- Born: Myra Nathalie Hiatt December 27, 1942 Worcester, Massachusetts, U.S.
- Died: July 20, 2011 (aged 68) Brookline, Massachusetts, U.S.
- Education: Brandeis University (BA)
- Spouse: Robert Kraft ​(m. 1963)​
- Children: 4 (Daniel, David, Jonathan, Josh)
- Parent(s): Jacob Hiatt Frances Hiatt

= Myra Kraft =

American philanthropist (1942–2011)

Myra Hiatt Kraft (née Myra Nathalie Hiatt; December 27, 1942 – July 20, 2011) was an American philanthropist and the wife of New England Patriots and New England Revolution owner Robert Kraft.

==Early life and education==
Kraft was born in Worcester, Massachusetts in 1942, the daughter of Frances (Lavine) and Jacob Hiatt. Her father was a Lithuanian Jewish immigrant who had served as a circuit judge of the Court of Lithuania before immigrating in 1935. His parents and three other members of his family were murdered during the Holocaust.

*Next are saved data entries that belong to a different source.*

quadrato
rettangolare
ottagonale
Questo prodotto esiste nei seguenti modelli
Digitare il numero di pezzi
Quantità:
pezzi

He went on to become a well-known philanthropist and leader in the Jewish community. Jacob served as president of the E.F. Dodge Paper Box Corp. in Leominster, Massachusetts and remained president when it merged with 12 other box and printing companies to become the Rand-Whitney Corp. Rand-Whitney was bought by his son-in-law, Robert Kraft, in 1972.

In 1960, Kraft graduated from the private Bancroft School in Worcester, and in 1964 she graduated from Brandeis University with a degree in History.

==Philanthropy==
Kraft was listed by Boston Magazine as one of the 20 Most Powerful Women in Boston, She was president and director of the New England Patriots Charitable Foundation and trustee of the Robert K. and Myra H. Kraft Foundation. She served on the boards of directors of the American Repertory Theatre, the United Way of Massachusetts Bay, Northeastern University, the Boys and Girls Clubs of Boston, the Jewish Book Council, and Brandeis University.

2006 - Honorary Fellow of the Ruppin Academic Center

Kraft and her husband started the "Passport to Israel" Program with the Combined Jewish Philanthropies of Boston which provided financial assistance to Jewish parents to send their children to Israel while teenagers to help promote Jewish identity. To encourage greater understanding between Christians and Jews, Kraft, her husband, and her father endowed two professorships in comparative religion at the College of the Holy Cross and Brandeis University: the Kraft-Hiatt Chair in Judaic Studies at Holy Cross and the Kraft-Hiatt Chair in Christian Studies at Brandeis University.

The International Herald Tribune credited Kraft with "modeling a new form of engaged giving that is transforming the relationship between philanthropist and philanthropy," and the Boston Globe stated she was "forging a whole new form of engaged giving."

The Krafts have donated more than $100 million to a wide range of charities mostly focusing on education, athletics, women’s issues, and Israel.

==New England Patriots==
Kraft was the president of the New England Patriots Charitable Foundation, the team's non-profit entity created by the Kraft family to support charitable and philanthropic agencies throughout the United States and Israel.

Shortly after the 1996 NFL draft, Kraft learned that the Patriots' fifth-round choice, Christian Peter of Nebraska, had a lengthy history of violence against women. At her insistence, coupled by backlash from women's groups and Patriots fans against Peter's signing, the Patriots relinquished Peter's rights only a week after the draft.

==Personal life==
Kraft married Robert Kraft in June 1963 while she was a student at Brandeis. They have four sons:
- Jonathan A. Kraft is president of The Kraft Group and the New England Patriots.
- Daniel A. Kraft is president of International Forest Products founded in 1972 by his father.
- Joshua Kraft is the chair of Kraft Family Charities and the former president and CEO of the Boys & Girls Clubs of Boston.
- David Kraft

==Death==
Kraft died from ovarian cancer on July 20, 2011, at age 68, in her Brookline, Massachusetts, home. Public services were held at Temple Emanuel in Newton, Massachusetts. In her memory, all Patriots players wore a patch on their uniforms bearing Kraft's initials (MHK) throughout the 2011 season.